Taking a tough line, Sibal said China had rejected the approach of first delineating the Line of Actual Control (LAC) “as an attempt to maintain the status quo”.

It was now trying to make the “subsequent approach unworkable by demanding significant territorial adjustments in the east, laying claim on Tawang, notwithstanding the provision in the guidelines on not disturbing settled populations.”

Maintaining that two draft Framework Agreement were under discussion of the Joint Working Group, he said once a joint document was finalised on the border issue, the next step of demarcation could begin.

Describing the Chinese as “tough, unyielding negotiators”, Sibal said negotiations with them would be a long haul. “With Russia and its Central Asian neighbours, as well as with Burma, China has reached border settlements without any significant territorial give and take, despite initial Chinese demands.
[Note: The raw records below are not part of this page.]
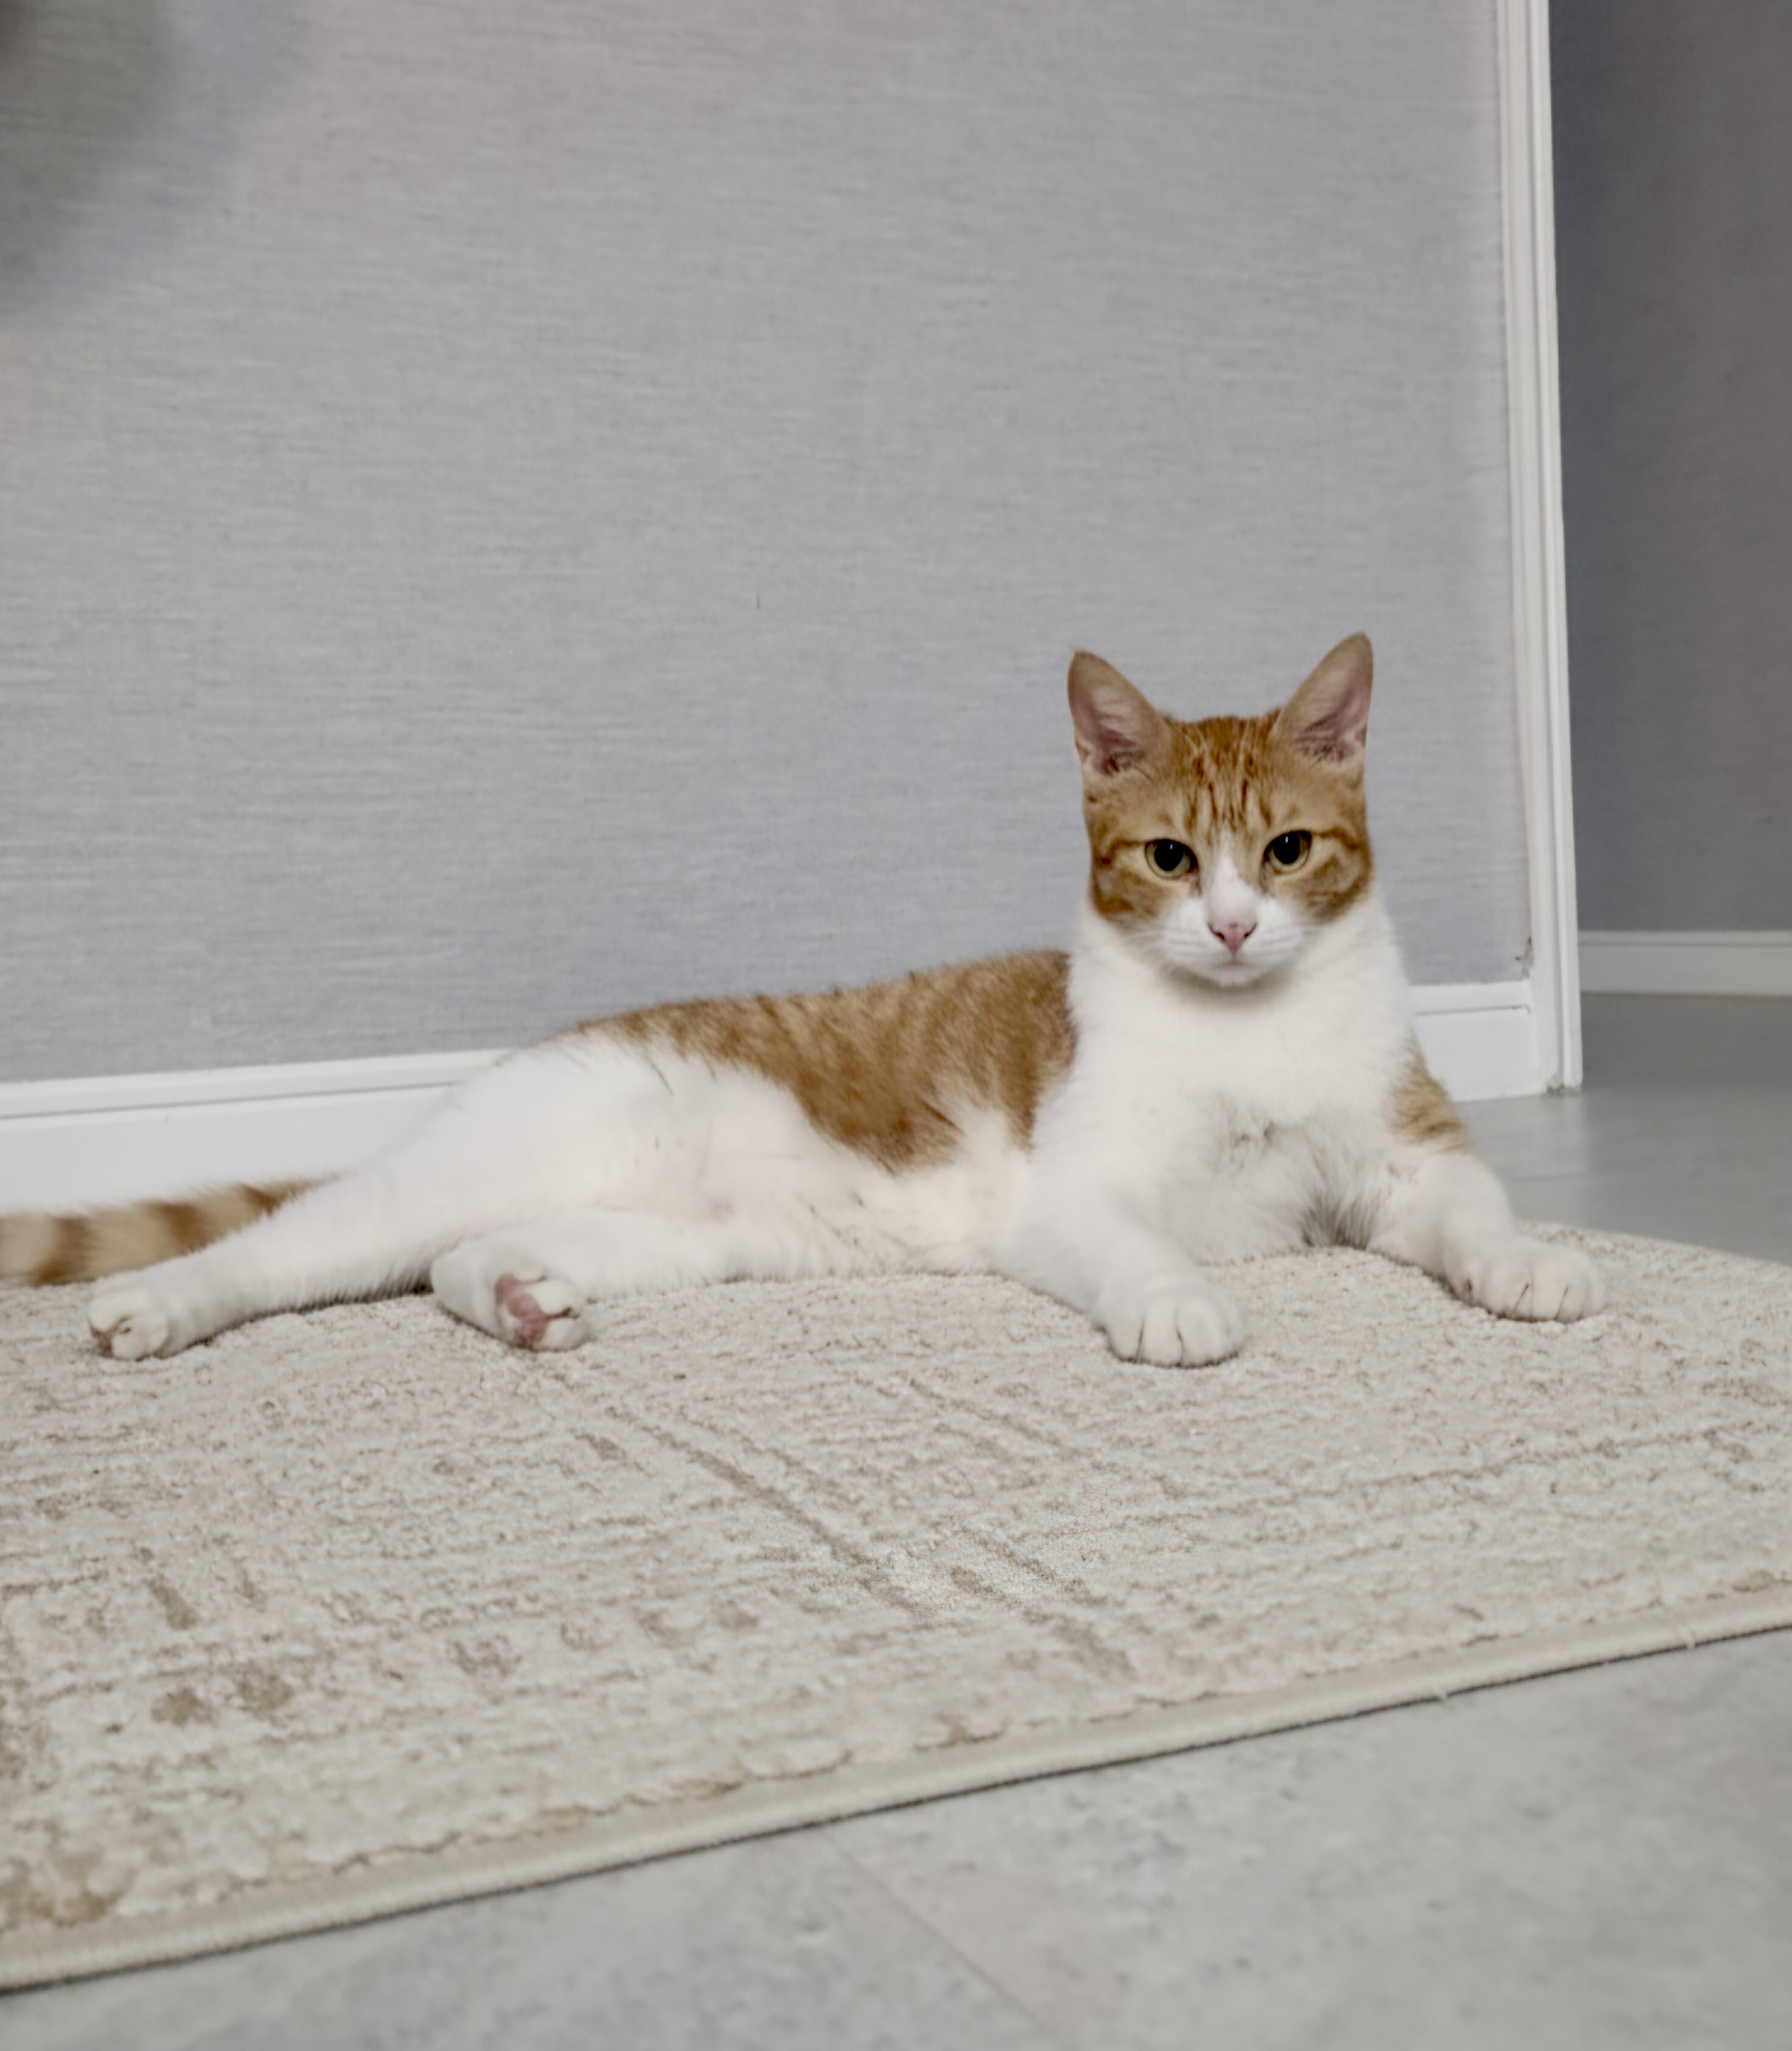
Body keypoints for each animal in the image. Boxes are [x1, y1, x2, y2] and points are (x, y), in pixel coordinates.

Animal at [0, 633, 1602, 1363]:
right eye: (1167, 857)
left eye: (1282, 851)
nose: (1225, 924)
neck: (1248, 1033)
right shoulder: (1081, 1188)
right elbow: (1138, 1246)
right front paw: (1174, 1301)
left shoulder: (1400, 1159)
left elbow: (1470, 1214)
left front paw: (1529, 1265)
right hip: (458, 1170)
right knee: (286, 1249)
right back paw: (159, 1303)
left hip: (663, 1237)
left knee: (452, 1258)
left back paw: (514, 1295)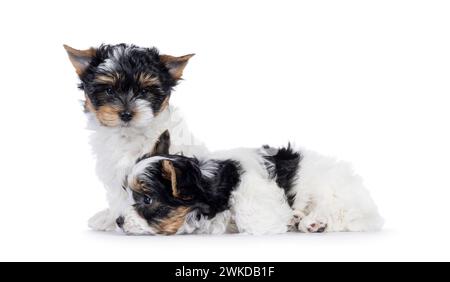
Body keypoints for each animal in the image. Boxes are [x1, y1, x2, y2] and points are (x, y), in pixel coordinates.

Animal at [64, 43, 207, 229]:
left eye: (145, 91)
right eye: (109, 90)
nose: (126, 114)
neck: (129, 134)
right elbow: (118, 195)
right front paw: (111, 218)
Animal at [117, 131, 384, 235]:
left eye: (147, 200)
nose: (118, 221)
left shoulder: (253, 196)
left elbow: (253, 219)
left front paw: (286, 220)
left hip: (329, 190)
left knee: (338, 212)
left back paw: (312, 221)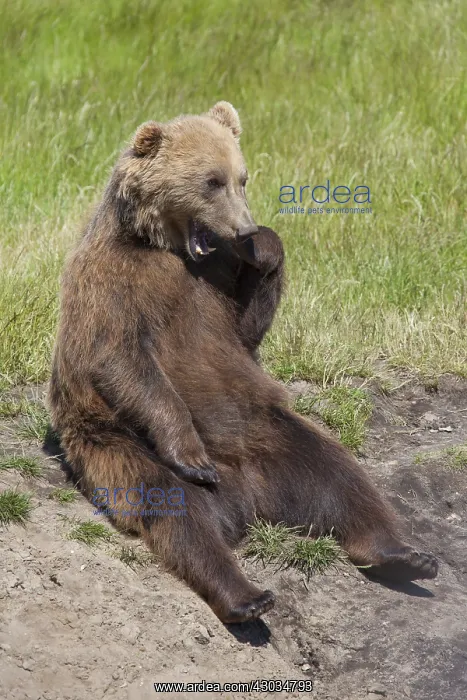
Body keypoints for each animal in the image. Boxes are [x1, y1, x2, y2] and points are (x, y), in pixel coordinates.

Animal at [48, 101, 438, 624]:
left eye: (242, 178)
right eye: (211, 181)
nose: (245, 228)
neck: (165, 248)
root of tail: (248, 500)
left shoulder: (217, 287)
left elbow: (246, 330)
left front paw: (268, 245)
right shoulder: (113, 284)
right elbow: (122, 359)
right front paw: (190, 453)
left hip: (274, 435)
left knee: (342, 475)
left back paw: (403, 553)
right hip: (118, 447)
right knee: (178, 512)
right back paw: (246, 594)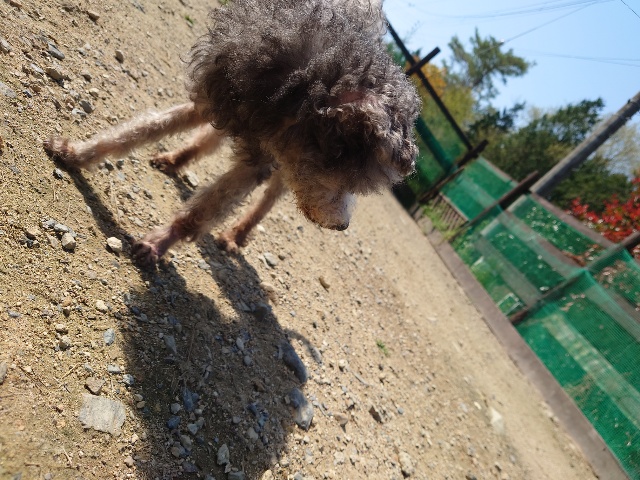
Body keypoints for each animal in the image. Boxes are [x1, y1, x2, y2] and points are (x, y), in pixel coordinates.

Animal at [44, 0, 420, 265]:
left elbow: (205, 209)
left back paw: (237, 234)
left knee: (269, 198)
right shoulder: (218, 99)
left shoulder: (269, 160)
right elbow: (142, 129)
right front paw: (76, 153)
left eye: (358, 185)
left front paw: (159, 242)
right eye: (347, 181)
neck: (301, 90)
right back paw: (176, 159)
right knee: (211, 139)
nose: (342, 226)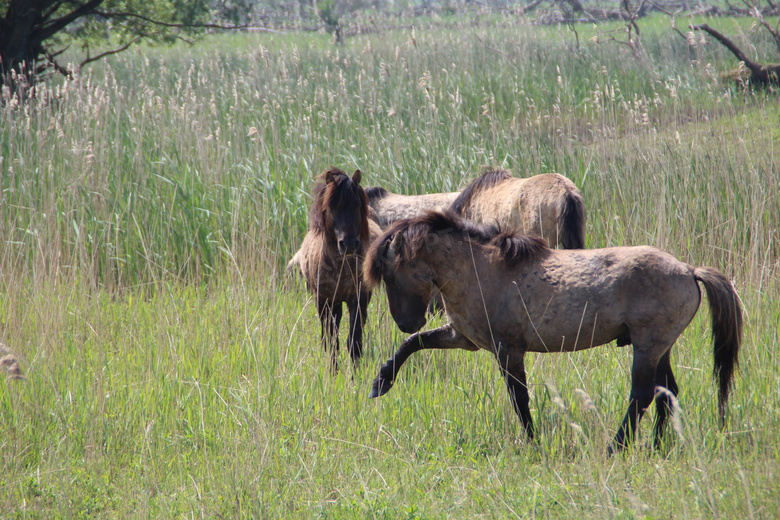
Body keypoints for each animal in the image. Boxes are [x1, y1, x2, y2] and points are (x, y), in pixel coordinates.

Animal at [298, 169, 382, 372]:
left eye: (357, 204)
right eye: (332, 206)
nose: (349, 244)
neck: (339, 268)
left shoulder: (358, 300)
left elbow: (354, 341)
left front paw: (355, 376)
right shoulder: (323, 302)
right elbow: (329, 342)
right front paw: (332, 374)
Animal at [362, 209, 740, 452]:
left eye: (391, 275)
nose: (404, 321)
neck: (479, 270)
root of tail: (688, 270)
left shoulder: (508, 349)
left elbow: (519, 398)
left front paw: (532, 443)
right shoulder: (463, 339)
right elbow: (413, 343)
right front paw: (381, 382)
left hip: (647, 346)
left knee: (643, 395)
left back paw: (615, 448)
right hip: (660, 347)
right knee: (666, 392)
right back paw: (658, 446)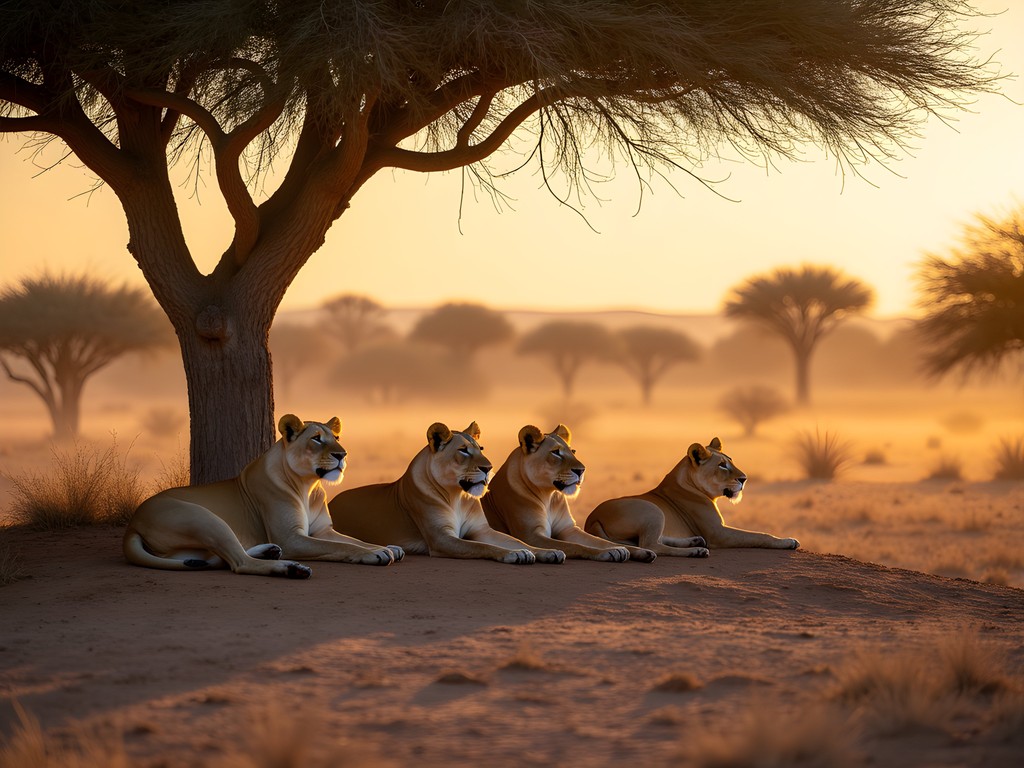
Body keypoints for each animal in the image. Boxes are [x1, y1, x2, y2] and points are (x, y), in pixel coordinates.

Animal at [123, 415, 403, 578]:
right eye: (316, 439)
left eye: (336, 437)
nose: (342, 455)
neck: (309, 485)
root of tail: (134, 522)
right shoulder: (291, 537)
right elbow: (340, 547)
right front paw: (376, 554)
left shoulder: (322, 530)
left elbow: (354, 540)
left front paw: (388, 547)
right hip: (205, 518)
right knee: (239, 563)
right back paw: (290, 568)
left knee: (220, 559)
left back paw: (270, 552)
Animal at [328, 422, 566, 565]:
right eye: (463, 451)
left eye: (481, 449)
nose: (488, 468)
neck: (457, 496)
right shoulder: (441, 538)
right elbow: (483, 546)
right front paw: (512, 554)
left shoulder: (482, 529)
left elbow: (518, 541)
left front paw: (545, 552)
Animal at [483, 424, 657, 563]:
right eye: (556, 453)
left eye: (573, 451)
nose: (581, 470)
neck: (549, 496)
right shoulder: (530, 534)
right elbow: (575, 546)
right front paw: (609, 552)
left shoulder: (569, 529)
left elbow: (602, 541)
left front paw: (638, 551)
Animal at [584, 437, 799, 555]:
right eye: (722, 465)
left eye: (731, 461)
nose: (744, 479)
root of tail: (593, 519)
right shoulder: (717, 533)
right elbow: (759, 535)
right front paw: (788, 541)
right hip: (653, 509)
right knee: (651, 545)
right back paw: (696, 551)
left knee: (654, 541)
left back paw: (695, 541)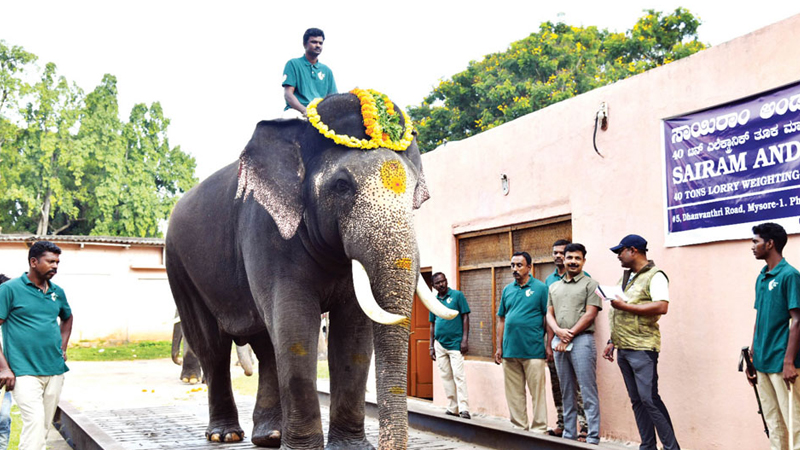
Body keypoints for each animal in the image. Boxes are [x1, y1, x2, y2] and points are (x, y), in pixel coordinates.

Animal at [165, 91, 455, 449]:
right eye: (342, 185)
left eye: (414, 191)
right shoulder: (266, 231)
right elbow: (295, 322)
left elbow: (353, 332)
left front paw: (351, 448)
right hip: (180, 268)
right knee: (213, 346)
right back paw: (226, 435)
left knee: (265, 345)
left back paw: (269, 436)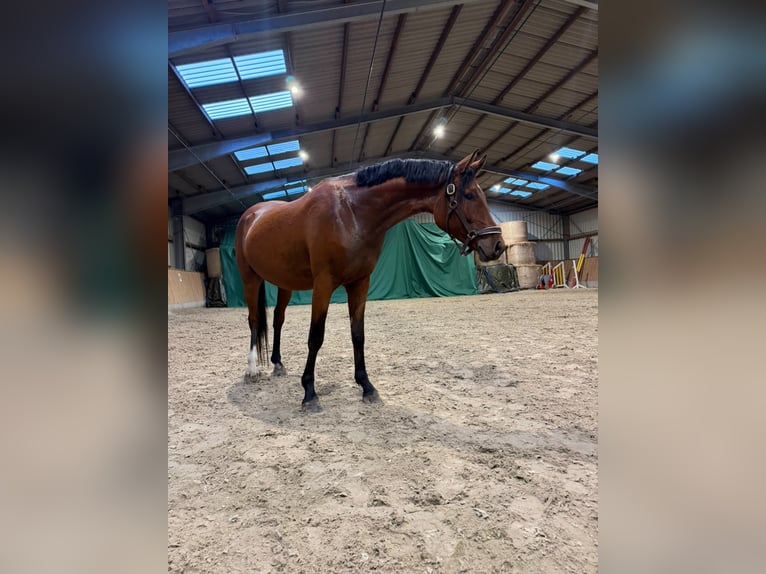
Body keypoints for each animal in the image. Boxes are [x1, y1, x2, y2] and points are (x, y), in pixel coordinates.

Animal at [234, 149, 505, 411]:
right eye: (469, 195)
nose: (497, 245)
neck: (350, 212)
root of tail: (250, 215)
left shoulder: (360, 283)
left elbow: (358, 334)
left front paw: (366, 386)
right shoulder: (323, 284)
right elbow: (316, 336)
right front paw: (309, 393)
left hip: (285, 284)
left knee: (277, 320)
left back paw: (277, 364)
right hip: (250, 279)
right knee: (254, 320)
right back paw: (251, 369)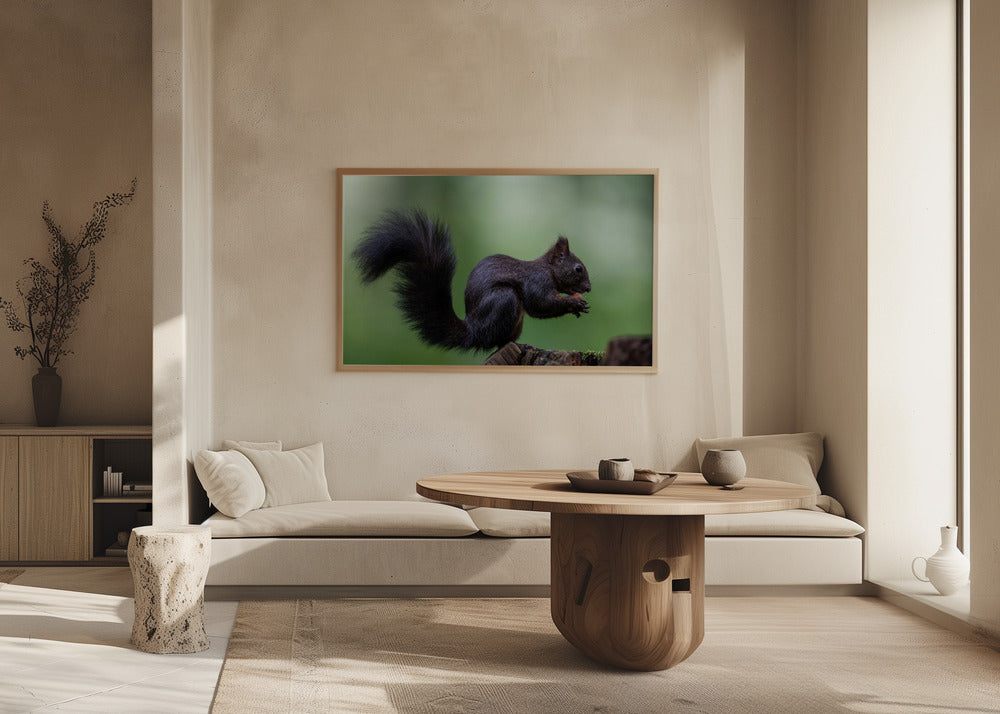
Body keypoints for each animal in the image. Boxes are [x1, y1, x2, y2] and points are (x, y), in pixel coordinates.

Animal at [352, 209, 591, 351]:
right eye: (578, 268)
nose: (588, 288)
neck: (547, 269)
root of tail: (473, 330)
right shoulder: (537, 282)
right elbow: (540, 304)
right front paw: (574, 303)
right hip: (504, 300)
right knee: (494, 341)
The lesson for us is that we have to be resilient and firm,” he said.

Maintaining that Chinese military occupation of Tibet had “dangerous strategic consequences” for India as a buffer was removed, he said this “should have rung alarm bells” then, but New Delhi “harboured the illusion that it could unilaterally demarcate the boundary on the maps on the basis of historical data and earlier cartographic lines. This strategy ... failed disastrously.”

Though India “rightly” granted asylum to Dalai Lama, it “erred in laying a condition that he would not engage in any political activity on Indian soil.

“We gave up thus the Tibetan card voluntarily and despite the 1962 conflict ...

“We have not retaliated by using Dalai Lama’s presence in India and his affinity with us to pointedly pressure China in Tibet,” Sibal said, adding the massive infrastructure development in Tibet was intended “not for border trade but for border domination” by Beijing.